Jim Dresher never gave up his interest in horses. He was actively involved with breeding and racing until 1990, then got away from it for eight years while focusing on his hotel business. In 1998, he was ready to buy some more horses, and asked the Ponses to buy him a mare at the sale. Enter Smart Tally.

A maiden mare when Dresher bought her, Smart Tally (a foal of 1993, out of She Can Add, by Robellino) produced as her first foal the 1999 Citidancer colt Pieter Brueghel, who sold as a weanling for $27,000 at the Keeneland November sale and is a winner in England.

Merryland Missy came next. Consigned to the 2001 Fasig-Tipton Midlantic Eastern fall yearling sale, not long after her Potomac fever episode, Merryland Missy was on the small side.

"But obviously she had already shown us she had heart," said Pons. "I told Jim ahead of time that we would be bidding on her, after she got to his reserve." Country Life bought the filly on a bid of $23,000, and immediately Dresher sought to repurchase an interest in her.

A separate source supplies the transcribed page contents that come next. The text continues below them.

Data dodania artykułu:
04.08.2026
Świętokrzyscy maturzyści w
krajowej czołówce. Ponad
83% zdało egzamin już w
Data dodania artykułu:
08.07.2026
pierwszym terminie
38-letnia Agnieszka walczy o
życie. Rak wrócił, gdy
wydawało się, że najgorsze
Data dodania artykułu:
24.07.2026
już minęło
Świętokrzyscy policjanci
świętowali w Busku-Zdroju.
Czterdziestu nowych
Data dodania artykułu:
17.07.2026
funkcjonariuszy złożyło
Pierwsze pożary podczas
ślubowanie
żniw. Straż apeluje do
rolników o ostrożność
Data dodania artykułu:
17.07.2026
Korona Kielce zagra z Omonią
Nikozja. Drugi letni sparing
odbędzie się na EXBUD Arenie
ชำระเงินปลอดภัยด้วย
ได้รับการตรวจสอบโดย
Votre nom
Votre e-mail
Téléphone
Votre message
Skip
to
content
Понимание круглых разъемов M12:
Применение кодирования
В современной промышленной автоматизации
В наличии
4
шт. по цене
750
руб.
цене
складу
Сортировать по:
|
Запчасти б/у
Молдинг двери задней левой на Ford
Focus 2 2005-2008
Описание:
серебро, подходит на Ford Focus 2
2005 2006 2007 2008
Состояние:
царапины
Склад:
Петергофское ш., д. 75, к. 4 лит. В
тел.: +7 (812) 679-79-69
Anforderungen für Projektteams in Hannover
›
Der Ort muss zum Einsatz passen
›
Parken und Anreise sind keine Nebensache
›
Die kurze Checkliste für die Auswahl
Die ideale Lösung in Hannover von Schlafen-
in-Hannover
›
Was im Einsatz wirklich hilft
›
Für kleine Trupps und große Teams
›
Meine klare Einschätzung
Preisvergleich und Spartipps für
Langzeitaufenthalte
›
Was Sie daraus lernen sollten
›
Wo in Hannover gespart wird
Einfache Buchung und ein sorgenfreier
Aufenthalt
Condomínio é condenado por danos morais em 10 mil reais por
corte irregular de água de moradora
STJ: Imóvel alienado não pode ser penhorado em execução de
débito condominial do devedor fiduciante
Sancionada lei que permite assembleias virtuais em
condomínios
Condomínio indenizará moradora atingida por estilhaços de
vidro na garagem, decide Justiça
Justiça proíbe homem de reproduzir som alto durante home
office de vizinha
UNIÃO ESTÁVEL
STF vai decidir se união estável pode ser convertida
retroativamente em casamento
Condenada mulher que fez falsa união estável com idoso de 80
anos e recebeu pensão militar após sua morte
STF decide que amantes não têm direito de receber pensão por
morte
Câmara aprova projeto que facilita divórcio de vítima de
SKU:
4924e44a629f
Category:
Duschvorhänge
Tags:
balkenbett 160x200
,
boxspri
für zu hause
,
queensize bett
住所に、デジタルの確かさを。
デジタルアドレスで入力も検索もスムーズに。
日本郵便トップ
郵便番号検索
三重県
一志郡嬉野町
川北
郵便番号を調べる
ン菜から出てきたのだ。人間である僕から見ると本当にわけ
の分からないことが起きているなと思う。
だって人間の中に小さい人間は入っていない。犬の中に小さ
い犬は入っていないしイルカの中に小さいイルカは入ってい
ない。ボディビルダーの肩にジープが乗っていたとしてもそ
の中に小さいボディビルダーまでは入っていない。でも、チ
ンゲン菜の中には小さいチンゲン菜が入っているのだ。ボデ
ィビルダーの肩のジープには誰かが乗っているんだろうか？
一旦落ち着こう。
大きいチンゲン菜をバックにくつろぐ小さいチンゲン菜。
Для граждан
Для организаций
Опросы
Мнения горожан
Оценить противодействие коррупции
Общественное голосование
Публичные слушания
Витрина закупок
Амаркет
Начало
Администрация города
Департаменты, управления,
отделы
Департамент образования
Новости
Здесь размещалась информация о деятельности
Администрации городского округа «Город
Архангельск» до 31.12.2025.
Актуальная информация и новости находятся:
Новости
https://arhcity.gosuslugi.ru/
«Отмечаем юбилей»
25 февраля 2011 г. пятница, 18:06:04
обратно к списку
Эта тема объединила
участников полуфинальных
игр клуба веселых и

Merryland Missy races for a Country Life Farm Partnership, in which Dresher owns 25 percent. Country Life has 20 percent. The remainder is divided among 10-percent owners Jeff and Lisa Bowen of Greenville, Del.; C.G. Smith of Annapolis, Md.; and Louis Morris of Dix Hill, N.Y.; and 5 percent owners Robert Epstein of Upper Grandview, N.Y.; James E. Jones of West Palm Beach, Fla.; Eva Lydick of Albuquerque, N.Mex.; Janet McCabe of Clarks Green, Pa.; and David and Penny Stauffer of Landisville, Pa.

Smart Tally is boarded at Bonita Farm in Darlington, Md. Dresher sold her Allen's Prospect filly for $26,000 at the recent Eastern fall yearling sale. She has a weanling Mojave Moon colt and is barren for 2005. Dresher hopes to breed her next season to Not for Love.